From gearman's main page, they mention running with multiple job servers so if a job server dies, the clients can pick up a new job server. Given the statement and diagram below, it seems that the job servers do not communicate with each other.
Our question is what happens to those jobs that are queued in the job server that died? What is the best practice to have high-availability for these servers to make sure jobs aren't interrupted in a failure?
You are able to run multiple job servers and have the clients and workers connect to the first available job server they are configured with.
This way if one job server dies, clients and workers automatically fail over to another job server.
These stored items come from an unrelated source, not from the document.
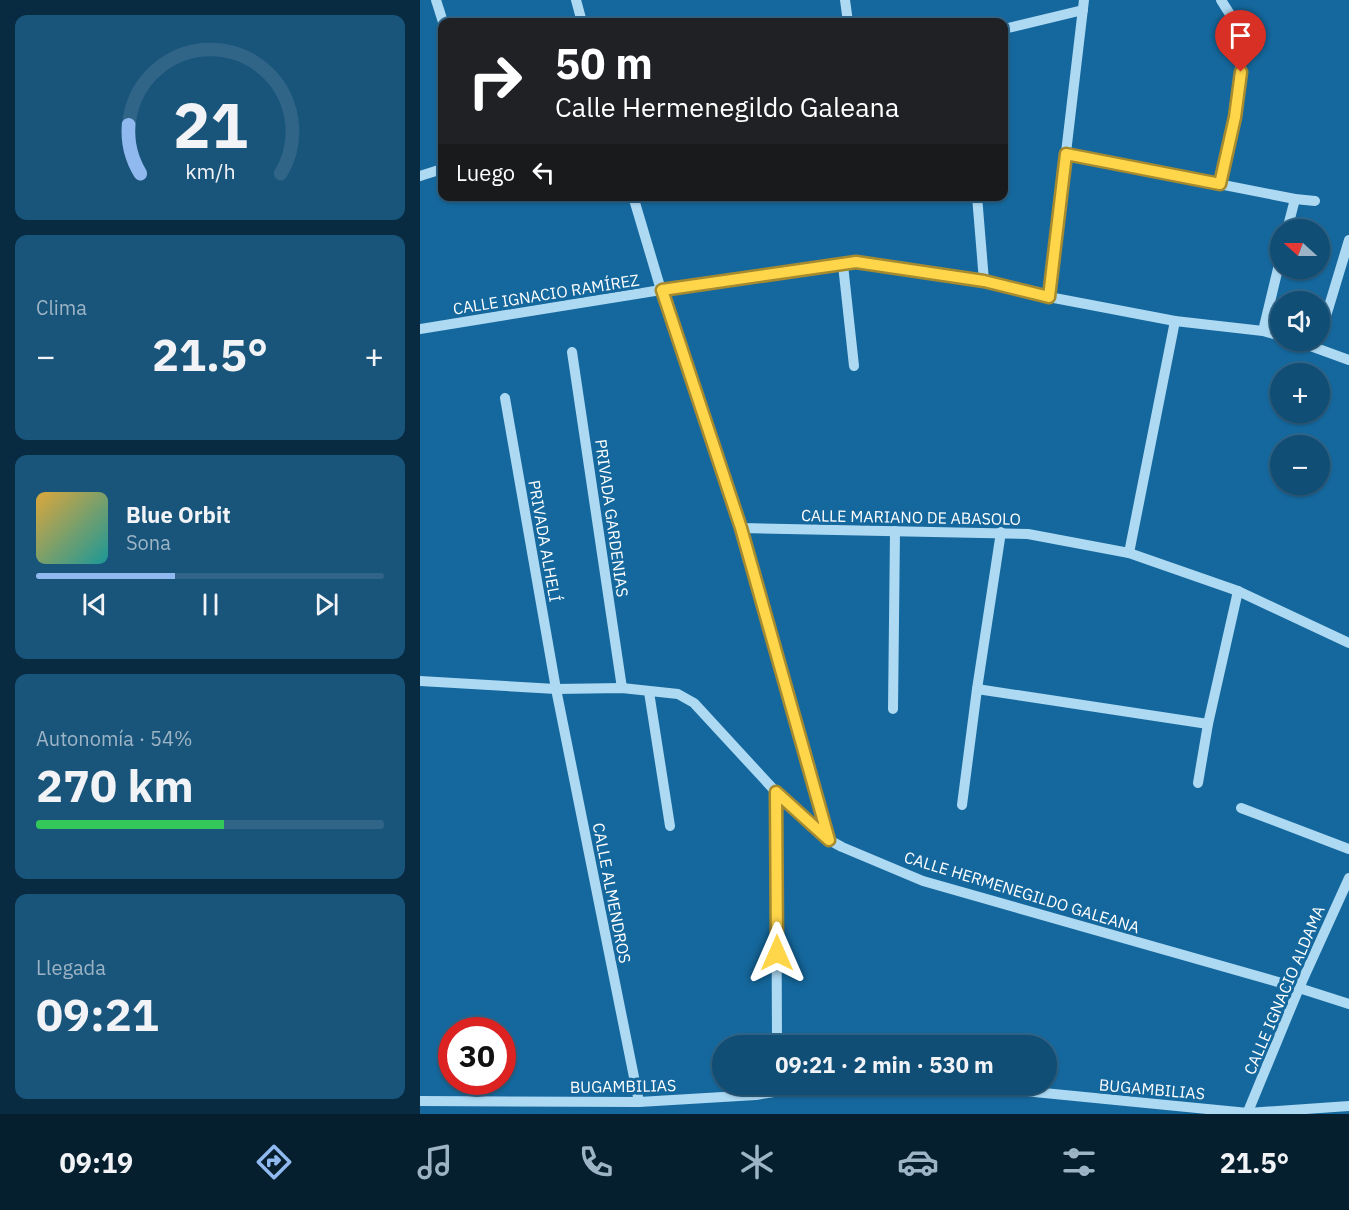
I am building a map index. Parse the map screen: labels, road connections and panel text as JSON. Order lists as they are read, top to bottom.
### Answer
{
  "streets": {
    "street": [
      "CALLE IGNACIO RAMÍREZ",
      "CALLE MARIANO DE ABASOLO",
      "PRIVADA GARDENIAS",
      "PRIVADA ALHELÍ",
      "CALLE HERMENEGILDO GALEANA",
      "CALLE ALMENDROS",
      "CALLE IGNACIO ALDAMA",
      "BUGAMBILIAS"
    ]
  },
  "crossings": [
    ["PRIVADA GARDENIAS", "CALLE HERMENEGILDO GALEANA"],
    ["PRIVADA ALHELÍ", "CALLE HERMENEGILDO GALEANA"],
    ["PRIVADA ALHELÍ", "CALLE ALMENDROS"],
    ["CALLE HERMENEGILDO GALEANA", "CALLE ALMENDROS"],
    ["CALLE HERMENEGILDO GALEANA", "CALLE IGNACIO ALDAMA"],
    ["CALLE ALMENDROS", "BUGAMBILIAS"],
    ["CALLE IGNACIO ALDAMA", "BUGAMBILIAS"]
  ],
  "north": "left",
  "page": {
    "turn": ["50 m", "Calle Hermenegildo Galeana"],
    "then": "Luego",
    "map_buttons": ["+", "−"],
    "tile": [
      "Clima",
      ["Autonomía · 54%", "270 km"],
      ["Llegada", "09:21"]
    ],
    "heat": ["−", "21.5°", "+"],
    "song": ["Blue Orbit", "Sona"],
    "limit": "30",
    "trip": "09:21 · 2 min · 530 m",
    "tabs": ["09:19", "21.5°"],
    "gauge": ["21", "km/h"]
  }
}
You probably don't want to run too many job servers, but having two or three is a good idea for redundancy.
As far as I know there is no proper way to handle this at the moment, but as long as you run both job servers with permanent queues (using MySQL or another datastore - just don't use the same actual queue for both servers), you can simply restart the job
server and it'll load its queue from the database. This will allow all the queued tasks to be submitted to available workers, even after the server has died.
There is however no automagical way of doing this when a job server goes down, so if both the job server and the datastore goes down (a server running both locally goes down) will leave the tasks in limbo until it gets back online.
The permanent queue is only read on startup (and inserted / deleted from as tasks are submitted and completed).
I'm not sure about the complexity required to add such functionality to gearmand and whether it's actually wanted, but simple "task added, task handed out, task completed"-notifications between servers shouldn't been too complicated to handle.